[Records from a dataset]
- Opening Delimiter -

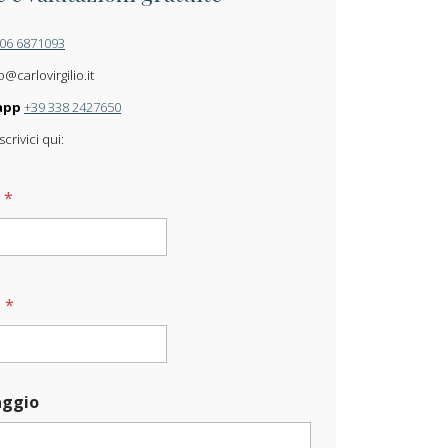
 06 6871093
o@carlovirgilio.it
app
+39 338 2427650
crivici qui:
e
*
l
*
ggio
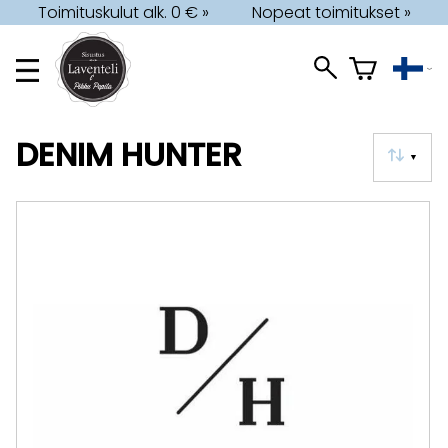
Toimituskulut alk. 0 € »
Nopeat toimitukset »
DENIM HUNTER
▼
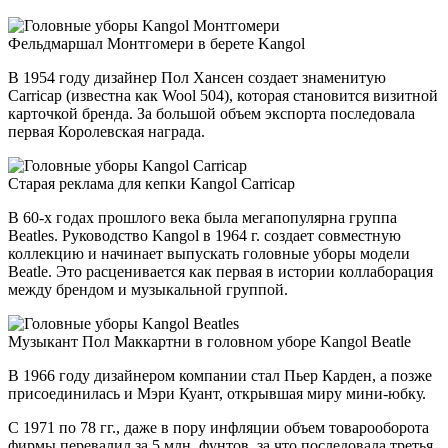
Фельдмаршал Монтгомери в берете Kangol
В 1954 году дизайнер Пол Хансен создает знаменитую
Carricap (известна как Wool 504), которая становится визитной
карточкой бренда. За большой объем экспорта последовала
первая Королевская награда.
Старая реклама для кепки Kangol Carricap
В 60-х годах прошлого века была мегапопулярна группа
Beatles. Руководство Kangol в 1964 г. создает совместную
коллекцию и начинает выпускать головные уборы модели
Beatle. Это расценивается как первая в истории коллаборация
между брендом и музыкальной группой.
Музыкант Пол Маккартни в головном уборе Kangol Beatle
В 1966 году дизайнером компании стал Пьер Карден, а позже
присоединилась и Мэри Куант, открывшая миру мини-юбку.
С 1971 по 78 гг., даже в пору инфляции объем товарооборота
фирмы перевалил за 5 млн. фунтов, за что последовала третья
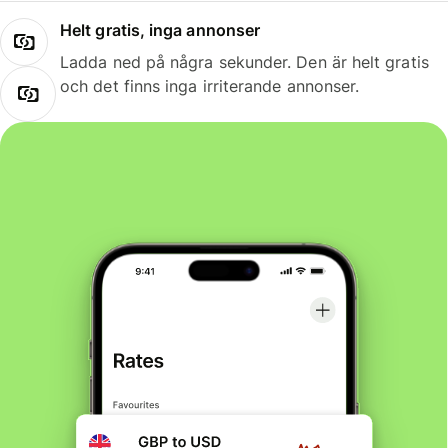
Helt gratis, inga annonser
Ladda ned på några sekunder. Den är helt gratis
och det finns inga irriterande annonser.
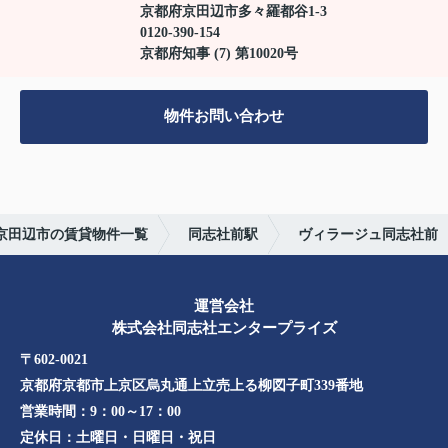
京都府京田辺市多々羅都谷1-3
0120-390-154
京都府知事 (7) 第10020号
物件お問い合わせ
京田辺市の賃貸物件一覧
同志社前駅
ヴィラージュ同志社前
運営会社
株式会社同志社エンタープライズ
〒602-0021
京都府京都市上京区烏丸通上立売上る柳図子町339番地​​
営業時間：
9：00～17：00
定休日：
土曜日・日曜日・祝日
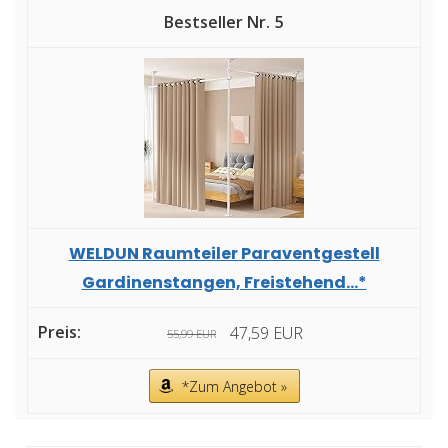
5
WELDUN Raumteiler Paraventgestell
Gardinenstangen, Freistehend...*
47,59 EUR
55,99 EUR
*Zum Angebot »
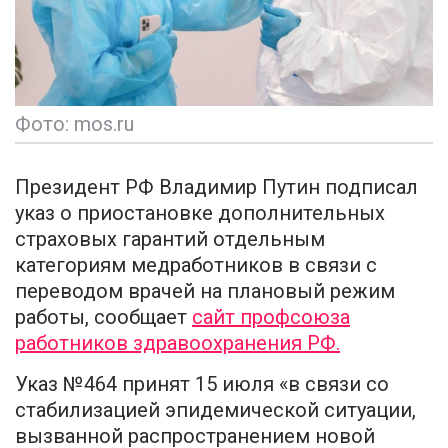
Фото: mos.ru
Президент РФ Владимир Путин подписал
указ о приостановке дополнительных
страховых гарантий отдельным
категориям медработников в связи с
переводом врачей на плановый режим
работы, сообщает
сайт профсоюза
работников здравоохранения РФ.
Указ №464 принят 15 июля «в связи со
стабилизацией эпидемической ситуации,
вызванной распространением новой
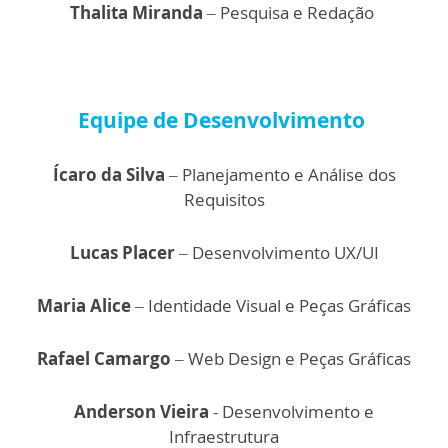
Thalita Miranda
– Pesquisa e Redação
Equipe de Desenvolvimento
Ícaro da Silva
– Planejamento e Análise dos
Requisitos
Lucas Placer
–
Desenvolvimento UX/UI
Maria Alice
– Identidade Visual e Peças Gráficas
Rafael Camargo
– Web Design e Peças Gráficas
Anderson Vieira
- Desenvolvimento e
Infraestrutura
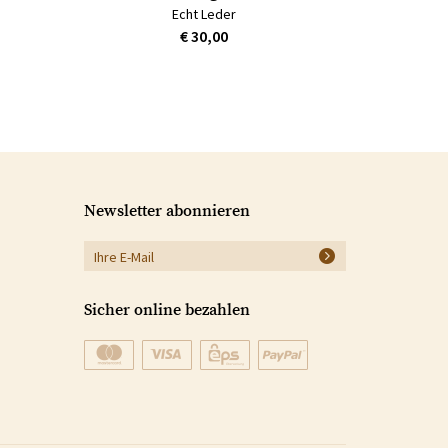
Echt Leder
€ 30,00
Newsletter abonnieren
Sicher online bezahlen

- Closing Delimiter -

[REQUIRED WORK] Leaving pictures out, output the lines of the data above from the one with "WELDUN Raumteiler Paraventgestell" through the one with "Thalita Miranda", word for word.

[TASK OUTPUT]
WELDUN Raumteiler Paraventgestell
Gardinenstangen, Freistehend...*
47,59 EUR
55,99 EUR
*Zum Angebot »
Фото: mos.ru
Президент РФ Владимир Путин подписал
указ о приостановке дополнительных
страховых гарантий отдельным
категориям медработников в связи с
переводом врачей на плановый режим
работы, сообщает
сайт профсоюза
работников здравоохранения РФ.
Указ №464 принят 15 июля «в связи со
стабилизацией эпидемической ситуации,
вызванной распространением новой
Thalita Miranda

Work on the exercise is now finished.